Only six cities, including Beijing and Tianjin, met the reduced energy consumption target, calculated as both four percent per person and per Gross Domestic Product (GDP), according to state news agency Xinhua.

The Chinese government has not revealed how severely it failed to reach the target. The energy efficiency plan was announced in March, with the government vowing to slash energy consumption – both per capita and as a percentage of total economic output – by 20 per cent in five years.

But Ma Kai, minister of the National Development and Reform Commission, which governs investment and energy policies in China, said in a speech that the country’s economic growth had outstripped energy efficiency gains. China’s economy grew by an estimated 10.5 per cent in 2006.

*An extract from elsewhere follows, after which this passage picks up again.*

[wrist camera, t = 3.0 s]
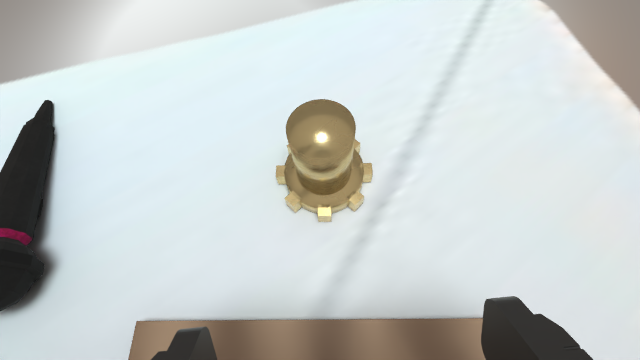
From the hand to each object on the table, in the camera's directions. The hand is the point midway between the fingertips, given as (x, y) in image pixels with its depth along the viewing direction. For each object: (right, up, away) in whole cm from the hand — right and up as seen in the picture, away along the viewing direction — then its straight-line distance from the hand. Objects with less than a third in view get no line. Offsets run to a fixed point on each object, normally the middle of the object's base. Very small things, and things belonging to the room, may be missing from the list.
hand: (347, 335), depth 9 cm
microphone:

Despite the failure, Fang Weizhong, president of the China Macroeconomics Society, wrote in a report (12 January) that the five-year efficiency goal could still be met by massively increasing energy technologies, particularly in the coal-dominated power sector.

But Yang Jianlong, an energy researcher at the state council’s Development and Research Centre, doubts the possibility of reducing energy consumption.

"China’s economy has entered a new stage, featuring tremendous expansion of the heavy energy-consuming industries, such as steelmaking and car manufacturing. It is very difficult to reduce energy consumption as a whole," he told SciDev.Net.

Elsewhere, in an article published on Chinadialogue.net (12 January), two scientists write that the rising cost of pollution will inhibit the country’s future development.

Jiang Gaoming and Gao Jixi, from the Chinese Academy of Sciences and the China Academy of Environmental Sciences respectively, recommend that the government look at achievements in environmental protection when evaluating officials.

"Many of China’s problems are questions of interests, and for officials this means their record of achievements," they write.

They also suggest increased funding for environmental protection, more education on the topic and stronger laws.